- Supreme Court of the United States

Decided June 5, 2017
- Full case name: Advocate Health Care Network v. Stapleton
- Docket no.: 16-74
- Citations: 581 U.S. 468 (more)

Holding
- A plan maintained by a principal-purpose organization qualifies as a "church plan," regardless of who established it.

Court membership
- Chief Justice John Roberts Associate Justices Anthony Kennedy · Clarence Thomas Ruth Bader Ginsburg · Stephen Breyer Samuel Alito · Sonia Sotomayor Elena Kagan · Neil Gorsuch

Case opinions
- Majority: Kagan, joined by unanimous
- Concurrence: Sotomayor
- Gorsuch took no part in the consideration or decision of the case.

= Advocate Health Care Network v. Stapleton =

Advocate Health Care Network v. Stapleton, , was a United States Supreme Court case in which the court held that a plan maintained by a principal-purpose organization qualifies as a "church plan," regardless of who established it.

==Background==

The Employee Retirement Income Security Act of 1974 (ERISA) generally obligates private employers offering pension plans to adhere to an array of rules designed to ensure plan solvency and protect plan participants. "[C]hurch plan[s]," however, are exempt from those regulations. From the beginning, ERISA has defined a "church plan" as "a plan established and maintained... for its employees... by a church." Congress then amended the statute to expand that definition, adding the provision whose effect is at issue here: "A plan established and maintained for its employees... by a church... includes a plan maintained by an organization... the principal purpose... of which is the administration or funding of [such] plan... for the employees of a church..., if such organization is controlled by or associated with a church." This organizations are also called "principal-purpose organizations.")

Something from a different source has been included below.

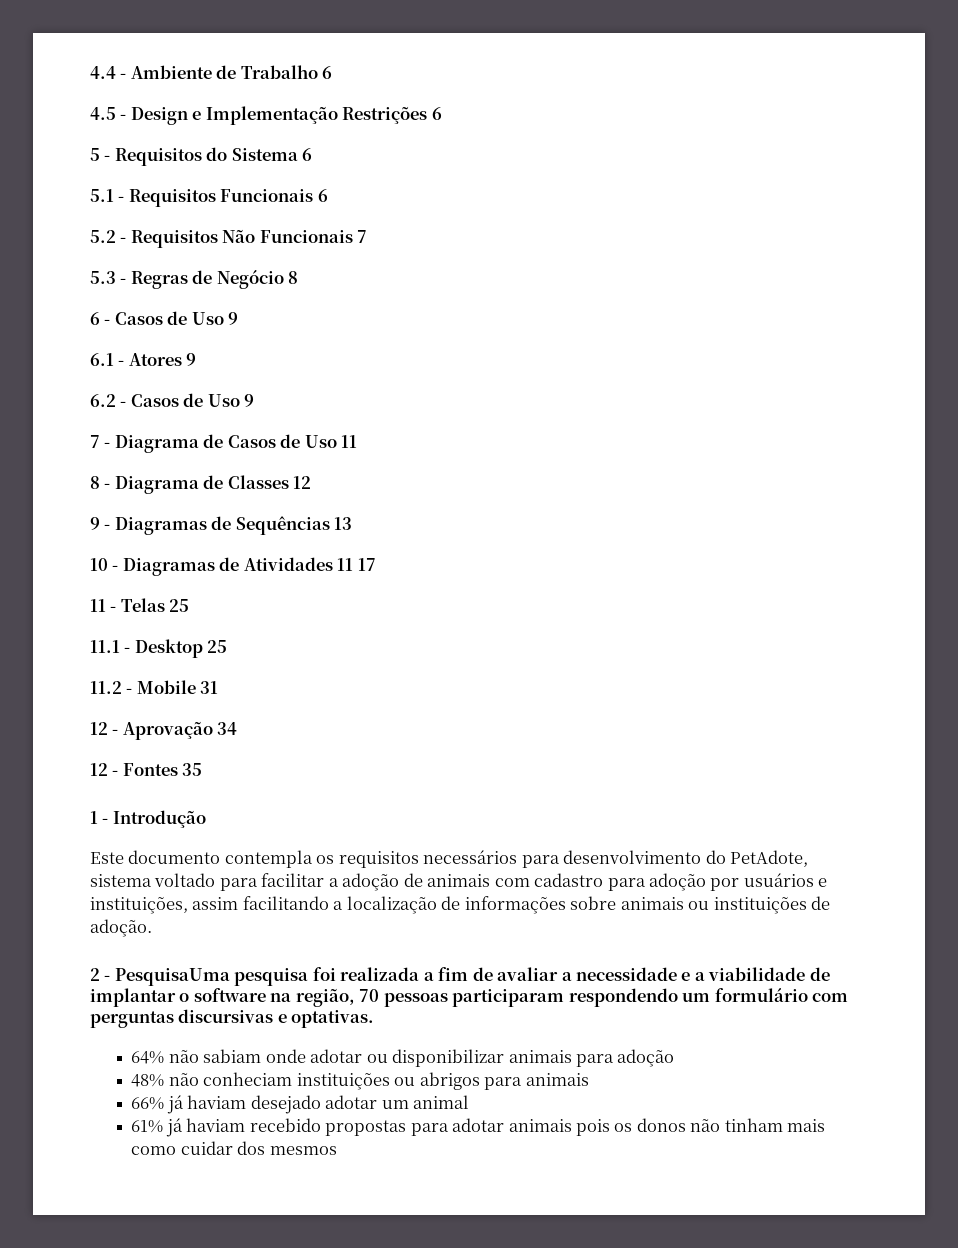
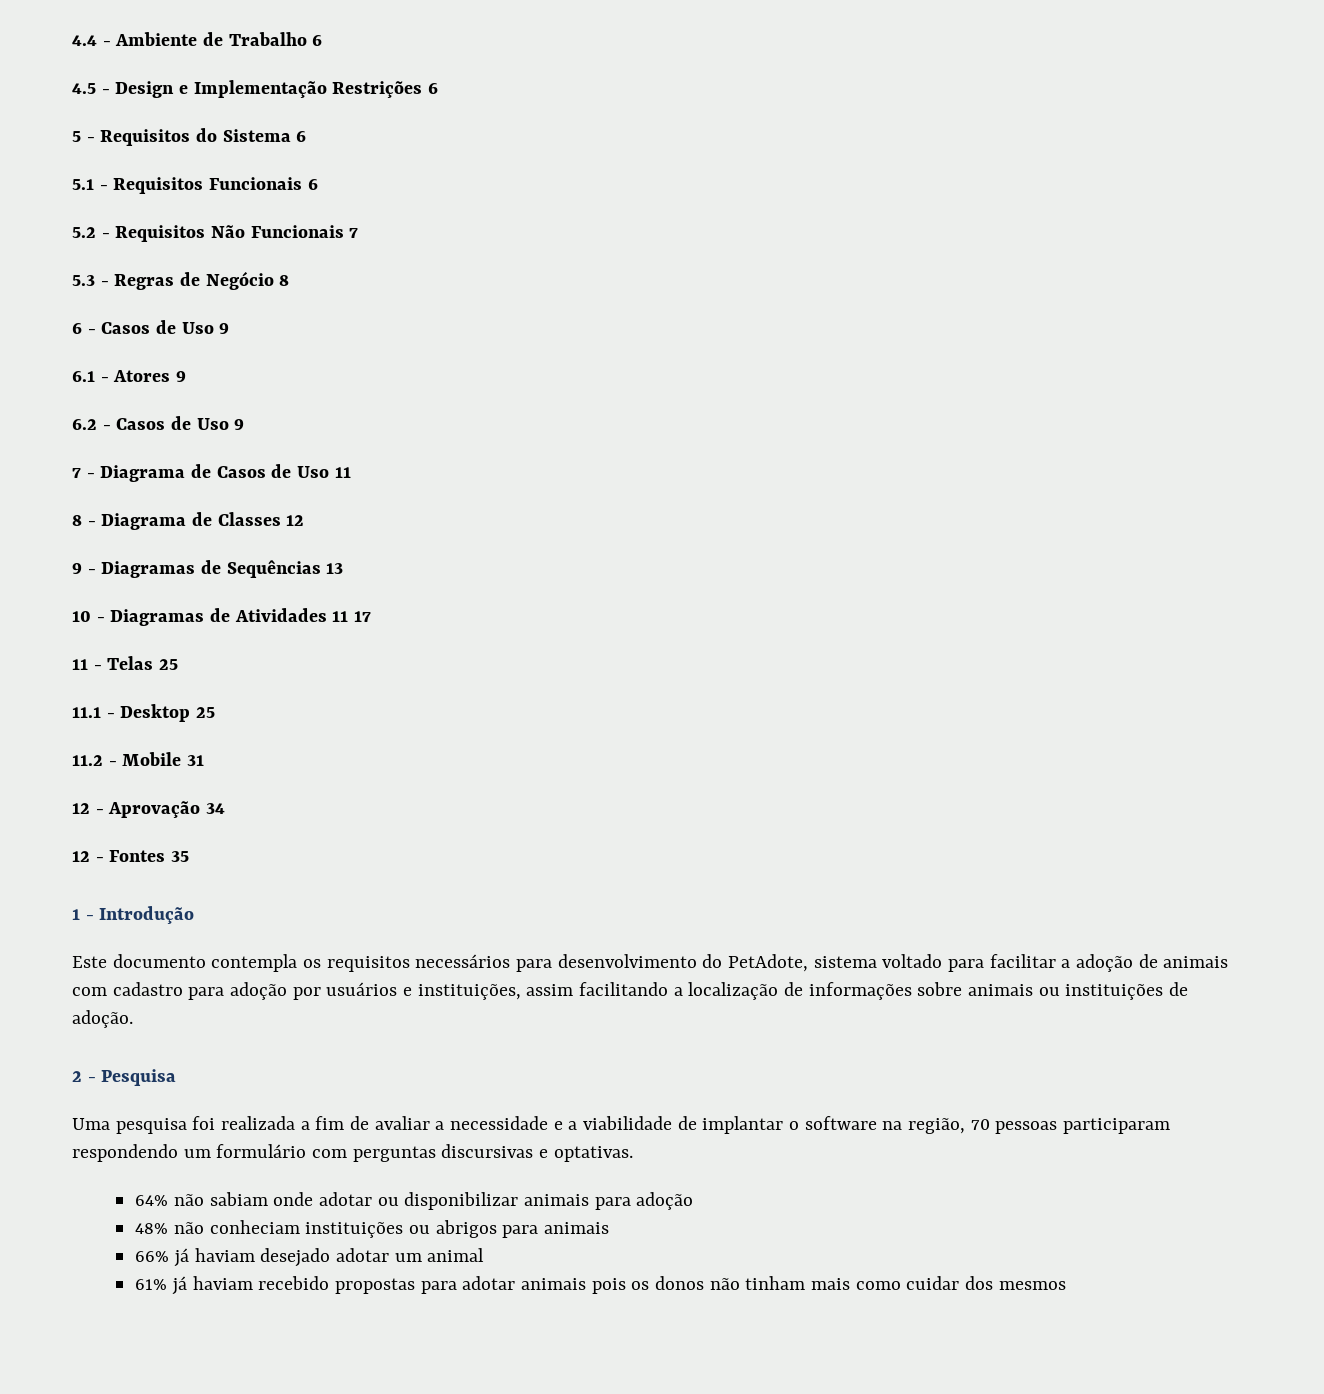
[114,968,230,986] PesquisaUma -> [101,1069,177,1086] [72,1118,110,1130] Pesquisa // Uma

Three church-affiliated nonprofits, including Advocate Health Care Network, that run hospitals and other healthcare facilities (collectively, hospitals), offer their employees defined-benefit pension plans. Those plans were established by the hospitals themselves, and are managed by internal employee-benefits committees. Current and former hospital employees, including Maria Stapleton, filed class actions alleging that the hospitals' pension plans did not fall within ERISA's church-plan exemption because they were not established by a church. The federal district courts, agreeing with the employees, held that a plan must be established by a church to qualify as a church plan. The Courts of Appeals affirmed.

==Opinion of the court==

The Supreme Court issued an opinion on June 5, 2017.